Roger
Roger

Reputation: 117

How to use 'sed' to automate changes of config file?

I am trying to create a script that dynamically finds line numbers in a .groovy config file and then utilizes the 'head/tail' command to insert multiple lines of code into the .groovy' config file. I cannot hardcode line numbers into the script because the vendor may alter the config and order of line numbers in the future. Anybody have suggestions for the best way to accomplish this?

EX.)

1: This is line one

2: This is line two

Problem: I need to insert:

test {
   test{
     authenticationProvider     =/random/path
   }
}

I cannot hard code the lie numbers in sed because they may change in the future. How can I dynamically make sed find the appropriate line number and insert multiple lines of code in the proper format?

Upvotes: -1

Views: 224

Answers (2)

karakfa
karakfa

Reputation: 67467

this should do

$ line_num=2; seq 5 | sed "${line_num}r insert"

1
2
test {
   test{
     authenticationProvider     =/random/path
   }
}
3
4
5

to be inserted text is placed in the file named insert.
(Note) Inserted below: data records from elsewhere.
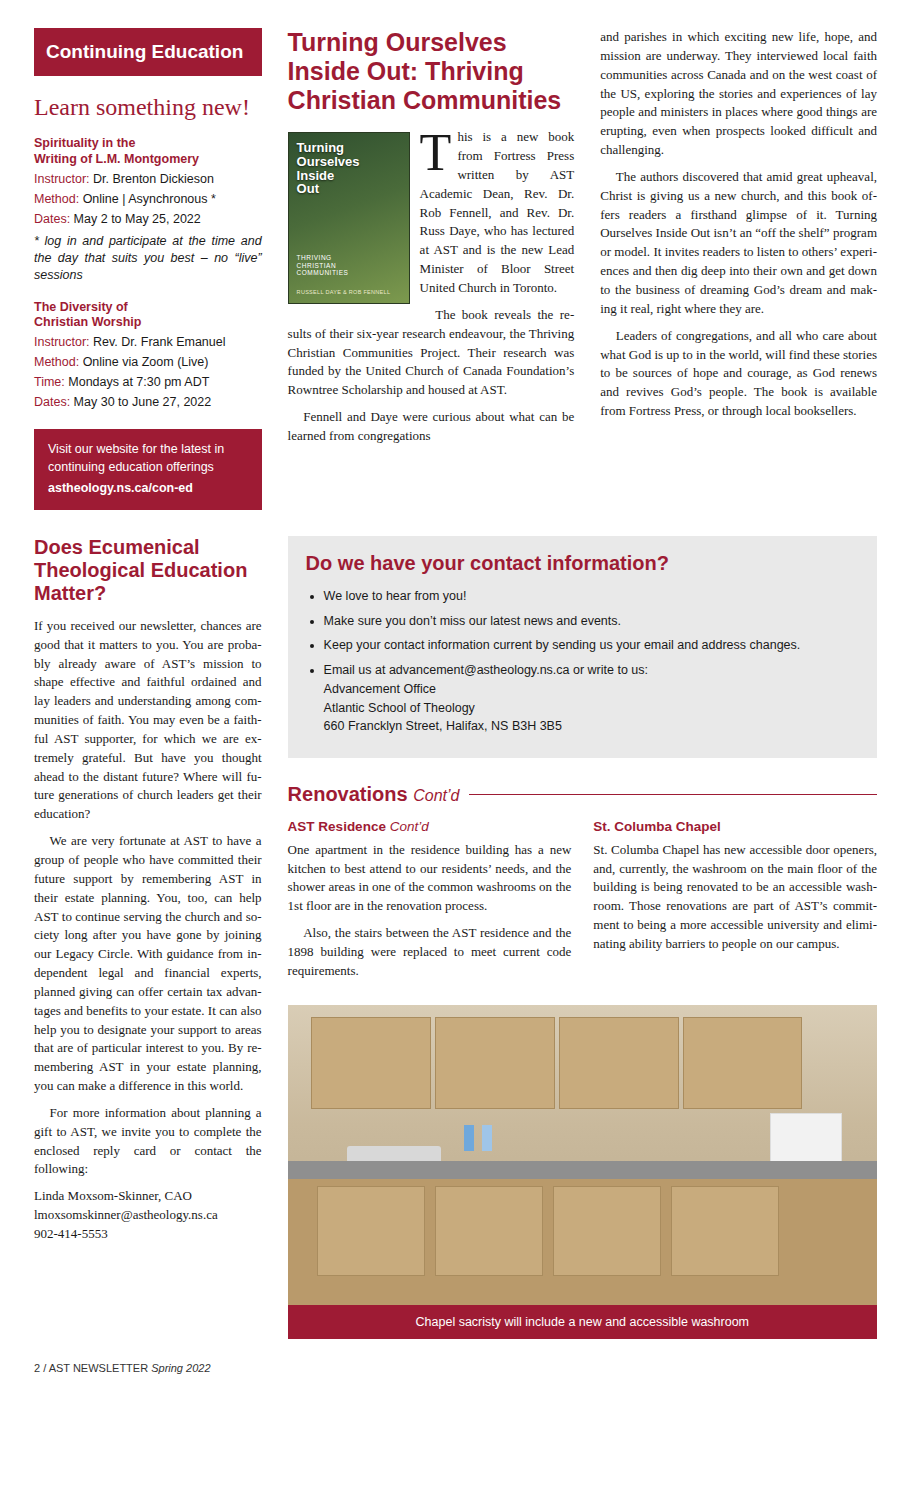Continuing Education
Learn something new!
Spirituality in the
Writing of L.M. Montgomery
Instructor: Dr. Brenton Dickieson
Method: Online | Asynchronous *
Dates: May 2 to May 25, 2022
* log in and participate at the time and the day that suits you best – no “live” sessions
The Diversity of
Christian Worship
Instructor: Rev. Dr. Frank Emanuel
Method: Online via Zoom (Live)
Time: Mondays at 7:30 pm ADT
Dates: May 30 to June 27, 2022
Visit our website for the latest in continuing education offerings astheology.ns.ca/con-ed
Turning Ourselves Inside Out: Thriving Christian Communities
Turning
Ourselves
Inside
Out
Thriving
Christian
Communities
Russell Daye & Rob Fennell
This is a new book from Fortress Press written by AST Academic Dean, Rev. Dr. Rob Fennell, and Rev. Dr. Russ Daye, who has lectured at AST and is the new Lead Minister of Bloor Street United Church in Toronto.
The book reveals the results of their six-year research endeavour, the Thriving Christian Communities Project. Their research was funded by the United Church of Canada Foundation’s Rowntree Scholarship and housed at AST.
Fennell and Daye were curious about what can be learned from congregations
and parishes in which exciting new life, hope, and mission are underway. They interviewed local faith communities across Canada and on the west coast of the US, exploring the stories and experiences of lay people and ministers in places where good things are erupting, even when prospects looked difficult and challenging.
The authors discovered that amid great upheaval, Christ is giving us a new church, and this book offers readers a firsthand glimpse of it. Turning Ourselves Inside Out isn’t an “off the shelf” program or model. It invites readers to listen to others’ experiences and then dig deep into their own and get down to the business of dreaming God’s dream and making it real, right where they are.
Leaders of congregations, and all who care about what God is up to in the world, will find these stories to be sources of hope and courage, as God renews and revives God’s people. The book is available from Fortress Press, or through local booksellers.
Does Ecumenical Theological Education Matter?
If you received our newsletter, chances are good that it matters to you. You are probably already aware of AST’s mission to shape effective and faithful ordained and lay leaders and understanding among communities of faith. You may even be a faithful AST supporter, for which we are extremely grateful. But have you thought ahead to the distant future? Where will future generations of church leaders get their education?
We are very fortunate at AST to have a group of people who have committed their future support by remembering AST in their estate planning. You, too, can help AST to continue serving the church and society long after you have gone by joining our Legacy Circle. With guidance from independent legal and financial experts, planned giving can offer certain tax advantages and benefits to your estate. It can also help you to designate your support to areas that are of particular interest to you. By remembering AST in your estate planning, you can make a difference in this world.
For more information about planning a gift to AST, we invite you to complete the enclosed reply card or contact the following:
Linda Moxsom-Skinner, CAO
lmoxsomskinner@astheology.ns.ca
902-414-5553
Do we have your contact information?
We love to hear from you!
Make sure you don’t miss our latest news and events.
Keep your contact information current by sending us your email and address changes.
Email us at advancement@astheology.ns.ca or write to us: Advancement Office Atlantic School of Theology 660 Francklyn Street, Halifax, NS B3H 3B5
Renovations Cont’d
AST Residence Cont’d
One apartment in the residence building has a new kitchen to best attend to our residents’ needs, and the shower areas in one of the common washrooms on the 1st floor are in the renovation process.
Also, the stairs between the AST residence and the 1898 building were replaced to meet current code requirements.
St. Columba Chapel
St. Columba Chapel has new accessible door openers, and, currently, the washroom on the main floor of the building is being renovated to be an accessible washroom. Those renovations are part of AST’s commitment to being a more accessible university and eliminating ability barriers to people on our campus.
Chapel sacristy will include a new and accessible washroom
2 / AST NEWSLETTER Spring 2022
Since there is no sample input file, I generated sequence of 5 as the input source.

Upvotes: 2

joanis
joanis

Reputation: 12201

Assuming you can find the line number, you could do this fairly easy with a bash script:

file insert-lines.sh:

#!/bin/bash

MYLINE=$1
FILE=$2
head -$MYLINE < $FILE
cat <<__END__
test {
  test{
    authenticationProvider     =/random/path
  }
}
__END__
tail +$((MYLINE+1)) $FILE

Then you can run this:

chmod 755 insert-lines.sh
./insert-lines.sh 3 .groovy > .groovy.new
mv .groovy.new .groovy

and the script will insert the block between lines 3 and 4 of the .groovy file.

Note that I'm assuming a recent Linux distro which supports the tail +n syntax, which outputs the end of the file starting at line n. You'll have to replace that part of the code if your version of tail does not support it.